Please copy, word for word, the part of the Kubota L48 forum thread that runs from "Like was mentioned" up to and including "deg Vt summers.".

#### Source passage
---*---

Would you happen to know how hard and expensive it would be to add the skid steer attachment at a later date? I found a used l48 at a decent price but it doesnt have the skid steer attachment and I would like it switch it over.
Thanks
Evan


----------



## ribchord

I stand corrected. I looked at an M48 when I was tractor shopping and I knew the L series was even lighter so that price just blew me away.


----------



## ribchord

I almost bought an MX5000 4wd, that was a nice tractor I thought. It was a little out of my price range, but if I had a bit more money that probably would have been perfect for my needs, plus we have a kubota dealer about 4 miles from hear.


----------



## Billdog350

My father bought a brand new L48 when he "retired" 3 yrs ago to build his retirement home in VT. Since then I have had the opportunity to put a few dozen hours on the machine, as well as several others since I have a tractor maintenance business part time. The L48 is by far one of the best possible "bang for your buck and size" tractors out there. Remember that you can tow a L48 LEGALLY with a 1 ton truck yet it will lift a ~3000lb load....try to find that anywhere else. Also, you can remove the bucket and weld a hook on the center support for your front boom and lift 2 ton concrete "mafia" blocks around. You won't be able to lift them far but you can get them off the ground and move them...

Like was mentioned before by others, the L48 is a 100% COMMERCIAL grade tractor. 3 hydraulic filters, oil filter, fuel filter and ~15gallons of hydraulic fluid running thru 3 dedicated hydro pumps for smooth backhoe and hydrostatic operation. 

If you're looking for something to putt around with on your farm, you can look elsewhere for "homeowner grade" tractors that will probably last you just fine. My father has ~1300 hrs on his tractor already and hasn't put anything into it besides the usual hydro, oil and filter changes. It starts and performs flawlessly in -20 deg temps all the way up to 95 deg Vt summers.

Honestly its the highest lifting capacity with the best pumps that kubota has to offer...do the research and check the numbers for yourself.


----------

---*---

#### Record excerpts
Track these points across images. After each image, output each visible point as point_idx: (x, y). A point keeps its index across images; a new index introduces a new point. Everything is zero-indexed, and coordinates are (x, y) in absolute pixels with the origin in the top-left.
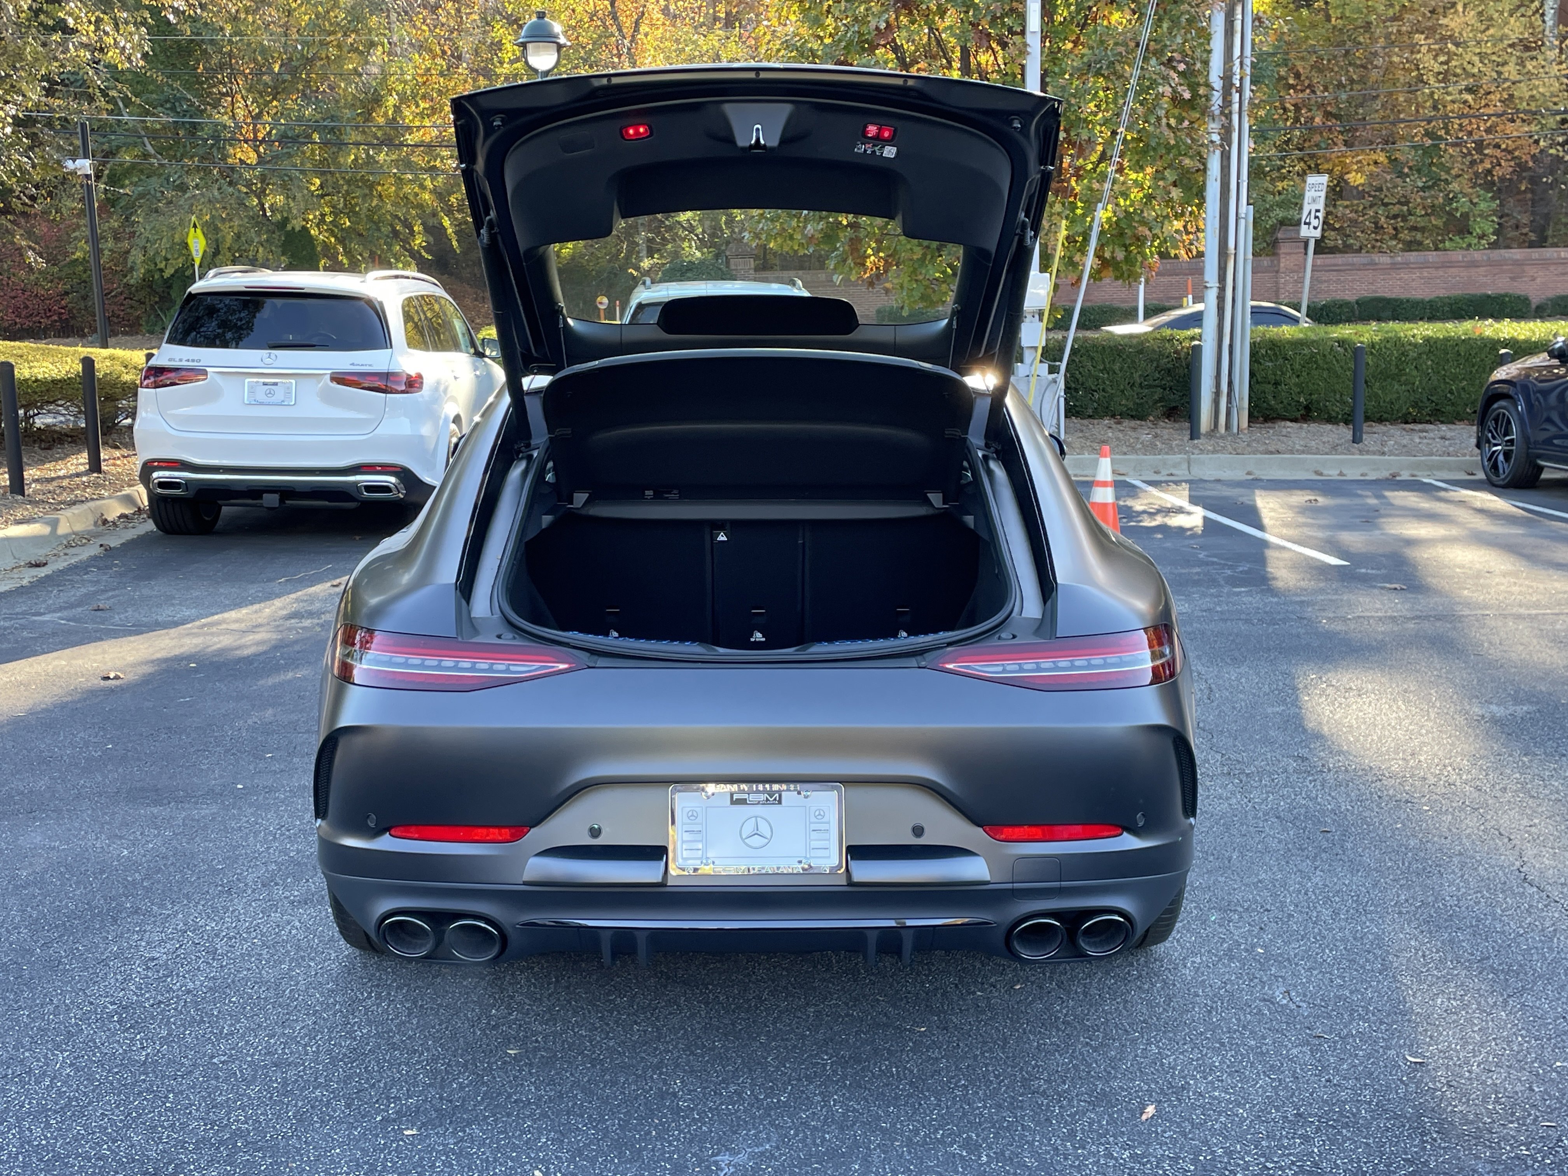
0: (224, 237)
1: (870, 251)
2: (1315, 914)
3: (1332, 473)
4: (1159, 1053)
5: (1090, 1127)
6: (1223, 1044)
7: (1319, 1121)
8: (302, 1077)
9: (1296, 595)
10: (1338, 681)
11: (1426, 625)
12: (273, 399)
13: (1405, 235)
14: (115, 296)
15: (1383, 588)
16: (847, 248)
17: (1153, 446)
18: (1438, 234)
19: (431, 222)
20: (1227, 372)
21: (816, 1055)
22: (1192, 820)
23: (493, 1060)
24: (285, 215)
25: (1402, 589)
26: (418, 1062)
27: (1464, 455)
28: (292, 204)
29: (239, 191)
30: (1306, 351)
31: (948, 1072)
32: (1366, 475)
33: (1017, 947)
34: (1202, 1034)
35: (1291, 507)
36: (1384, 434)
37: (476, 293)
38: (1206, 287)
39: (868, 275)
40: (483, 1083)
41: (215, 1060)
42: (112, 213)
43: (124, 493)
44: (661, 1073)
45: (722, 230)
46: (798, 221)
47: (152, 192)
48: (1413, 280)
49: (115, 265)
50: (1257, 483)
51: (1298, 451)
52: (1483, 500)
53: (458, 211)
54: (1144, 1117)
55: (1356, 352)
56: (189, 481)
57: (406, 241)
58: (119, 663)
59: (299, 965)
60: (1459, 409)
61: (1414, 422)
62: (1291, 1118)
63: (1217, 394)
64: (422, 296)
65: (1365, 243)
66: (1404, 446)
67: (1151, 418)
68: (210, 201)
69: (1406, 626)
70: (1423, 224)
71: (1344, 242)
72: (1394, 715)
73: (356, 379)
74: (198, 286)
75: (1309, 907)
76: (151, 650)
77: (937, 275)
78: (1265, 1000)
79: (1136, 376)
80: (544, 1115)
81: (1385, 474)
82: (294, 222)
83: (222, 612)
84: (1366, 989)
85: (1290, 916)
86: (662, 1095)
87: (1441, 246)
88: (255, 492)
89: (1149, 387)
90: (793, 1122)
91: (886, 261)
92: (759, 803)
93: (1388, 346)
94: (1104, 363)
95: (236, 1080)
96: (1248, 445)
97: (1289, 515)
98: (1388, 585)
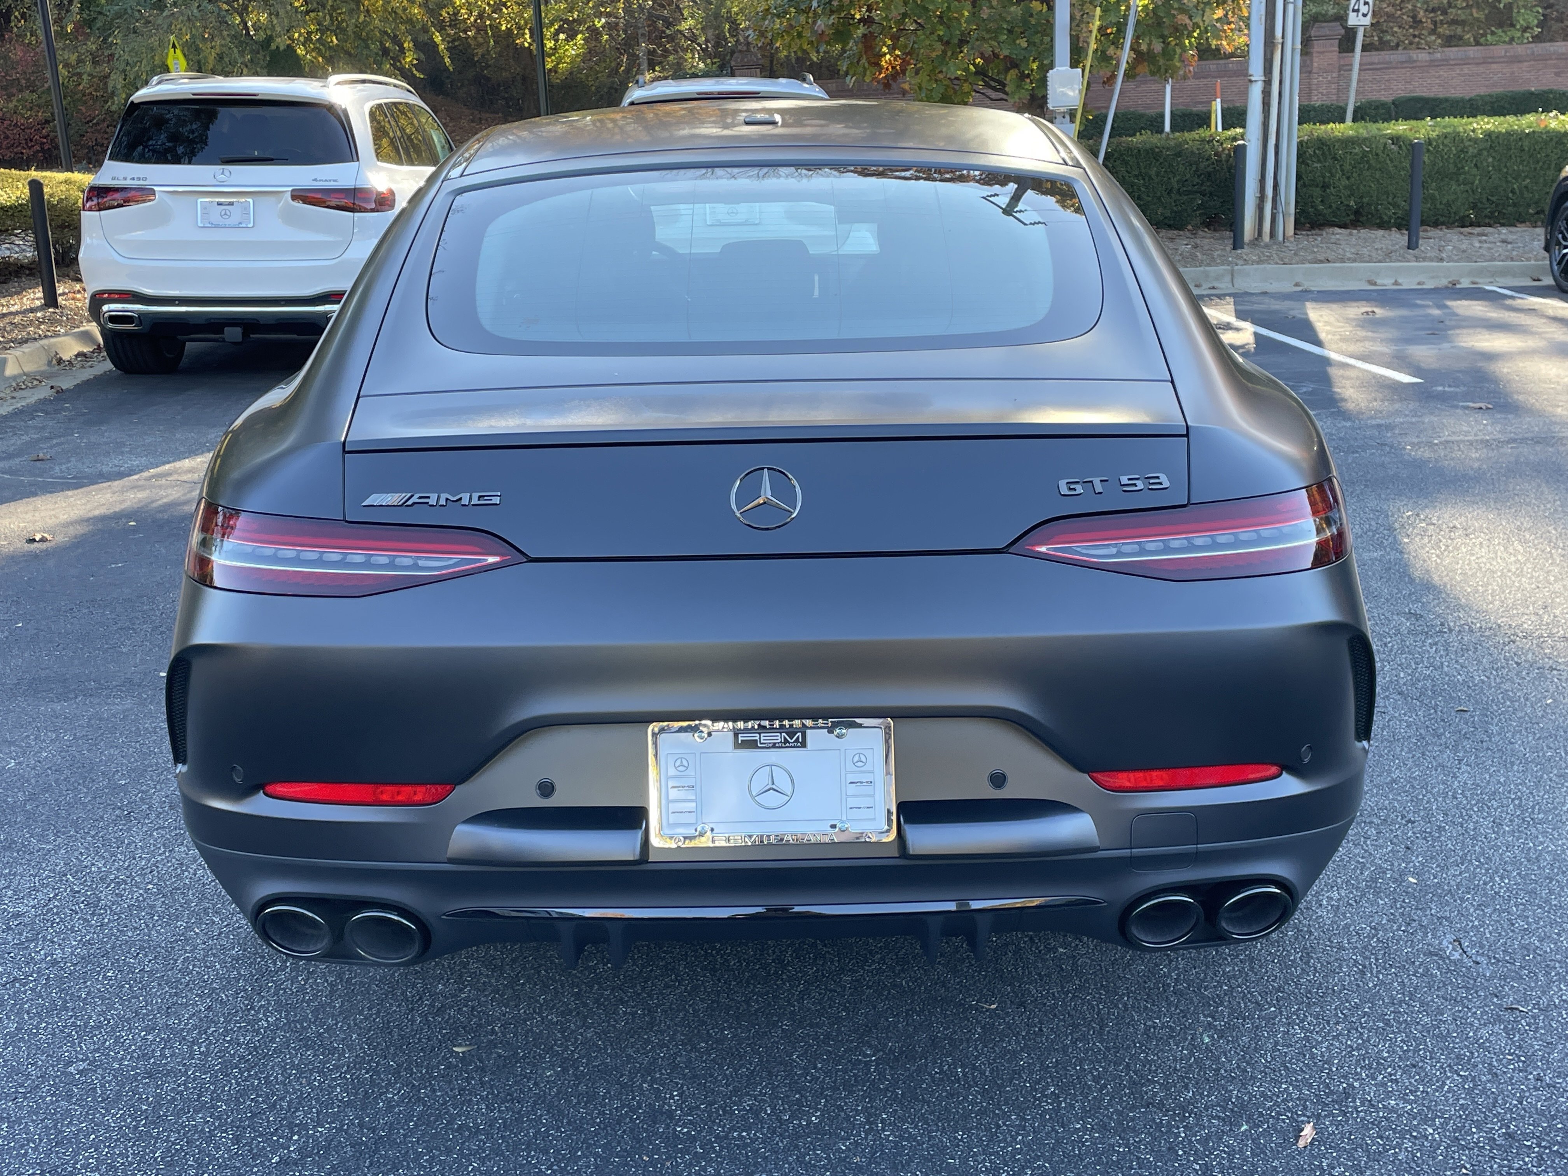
0: (205, 58)
1: (885, 49)
2: (1471, 826)
3: (1386, 282)
4: (1306, 1038)
5: (1230, 1161)
6: (1387, 1023)
7: (1539, 1145)
8: (180, 1093)
9: (1371, 418)
10: (1439, 518)
11: (1525, 450)
12: (228, 222)
13: (1444, 30)
14: (97, 124)
15: (1467, 408)
16: (860, 46)
17: (1193, 257)
18: (1479, 28)
19: (422, 38)
20: (1272, 175)
21: (856, 1048)
22: (1365, 743)
23: (434, 1061)
24: (269, 33)
25: (1488, 408)
26: (337, 1067)
27: (1528, 259)
28: (275, 22)
29: (220, 9)
30: (1357, 150)
31: (1031, 1073)
32: (1423, 283)
33: (1136, 932)
34: (1357, 1007)
35: (1348, 320)
36: (1440, 239)
37: (472, 114)
38: (1251, 81)
39: (883, 75)
40: (419, 1099)
41: (71, 1069)
42: (88, 35)
43: (82, 329)
44: (654, 1081)
45: (726, 39)
46: (808, 17)
47: (129, 11)
48: (1453, 78)
49: (96, 90)
50: (1306, 295)
51: (1349, 259)
52: (1553, 307)
53: (450, 26)
54: (1301, 1143)
55: (1413, 149)
56: (142, 315)
57: (396, 59)
58: (51, 522)
59: (200, 922)
60: (1521, 209)
61: (1472, 225)
62: (1500, 1141)
63: (1262, 199)
64: (394, 104)
65: (1402, 38)
66: (1464, 251)
67: (1190, 227)
68: (189, 19)
69: (1502, 450)
70: (1463, 17)
71: (1380, 39)
72: (1513, 559)
73: (319, 196)
74: (142, 94)
75: (1461, 816)
76: (89, 506)
77: (959, 73)
78: (1431, 954)
79: (1174, 181)
80: (497, 1151)
81: (1443, 282)
82: (279, 40)
83: (174, 461)
84: (1559, 934)
85: (1440, 829)
86: (654, 1116)
87: (1482, 40)
88: (216, 325)
89: (1188, 193)
90: (828, 1158)
91: (904, 60)
92: (774, 746)
93: (1446, 142)
94: (1139, 168)
95: (94, 1099)
96: (1295, 254)
97: (1347, 330)
98: (1471, 404)
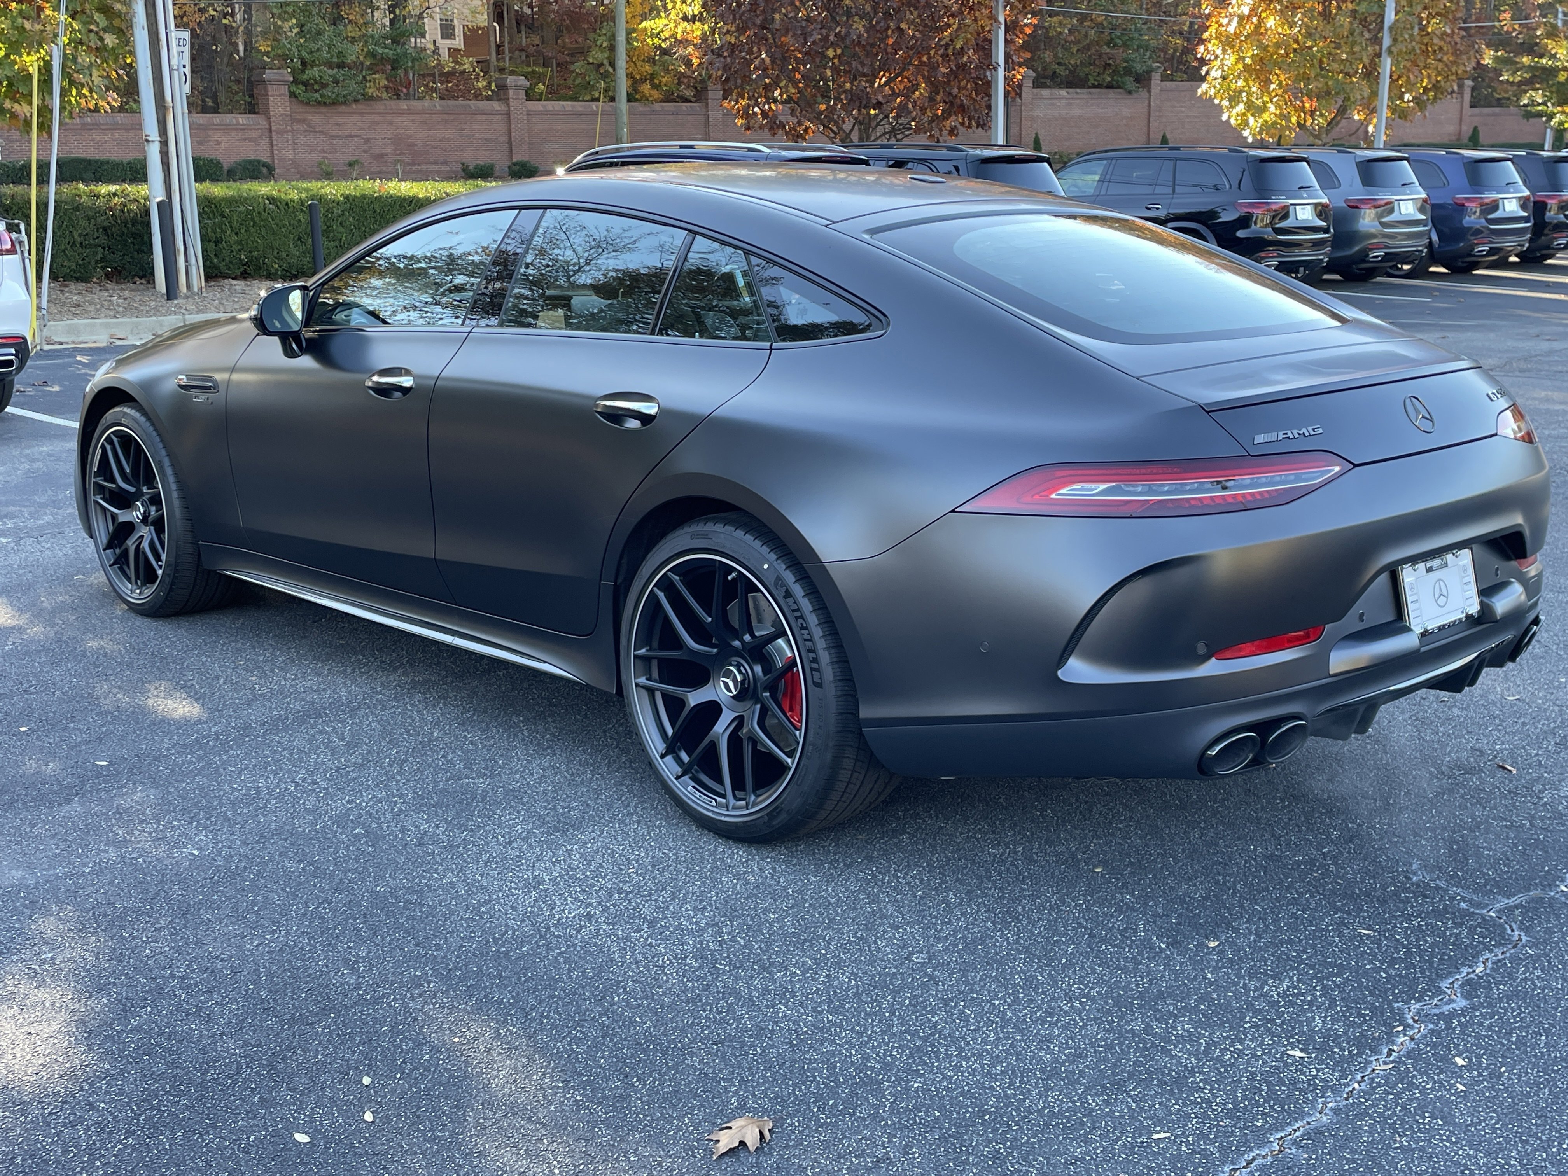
38: (147, 141)
67: (95, 280)
89: (90, 246)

---*---

#### Finished exercise
Like was mentioned before by others, the L48 is a 100% COMMERCIAL grade tractor. 3 hydraulic filters, oil filter, fuel filter and ~15gallons of hydraulic fluid running thru 3 dedicated hydro pumps for smooth backhoe and hydrostatic operation. 

If you're looking for something to putt around with on your farm, you can look elsewhere for "homeowner grade" tractors that will probably last you just fine. My father has ~1300 hrs on his tractor already and hasn't put anything into it besides the usual hydro, oil and filter changes. It starts and performs flawlessly in -20 deg temps all the way up to 95 deg Vt summers.